Consider the following scenarios for a 3 node cluster:
- You need a minimum snapshot replication factor of 2 to ensure that if a node goes down, you'll still have at least 1 replica remaining.
- If you have a snapshot replication factor of 3, you will see no performance improvements over traditional snapshots.
- A snapshot replication factor of 1 is the most performant, but you will lose a snapshot if a node fails.
Use SkinnySnaps
Enable SkinnySnaps
By default, the skinnySnaps feature is disabled. You must enable it as a cluster option.

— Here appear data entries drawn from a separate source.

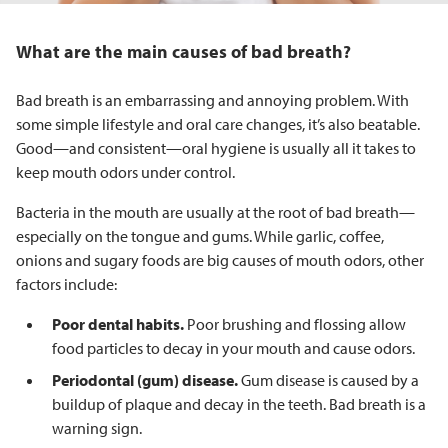
What are the main causes of bad breath?
Bad breath is an embarrassing and annoying problem. With
some simple lifestyle and oral care changes, it’s also beatable.
Good—and consistent—oral hygiene is usually all it takes to
keep mouth odors under control.
Bacteria in the mouth are usually at the root of bad breath—
especially on the tongue and gums. While garlic, coffee,
onions and sugary foods are big causes of mouth odors, other
factors include:
Poor dental habits.
Poor brushing and flossing allow
food particles to decay in your mouth and cause odors.
Periodontal (gum) disease.
Gum disease is caused by a
buildup of plaque and decay in the teeth. Bad breath is a
warning sign.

Enter the following pxctl command:
pxctl cluster options update --skinnysnap on
SkinnySnap causes snapshot to have less replication factor than the parent volume. Do you still want to enable SkinnySnap? (Y/N): Y
Successfully updated cluster-wide options
Configure SkinnySnaps
Once you've enabled SkinnySnaps for your cluster, you can configure them using cluster options:
pxctl cluster options update --skinnysnap-num-repls 2
Successfully updated cluster-wide options
Restore SkinnySnaps
Replication for SkinnySnaps differ from the parent volumes. Use one of the following methods to restore these kinds of snapshots:
Perform an in-place restore
- Reduce the parent volume replication factor to match with the replication of SkinnySnap and the replica location.
- Perform an in-place restore.
- Increase the replication factor to restore high availability to the parent volume.
Clone the SkinnySnap
- Clone the SkinnySnap and increase the replication factor to a desired value.
- Use a pre-provisioned volume to point the application to this new clone.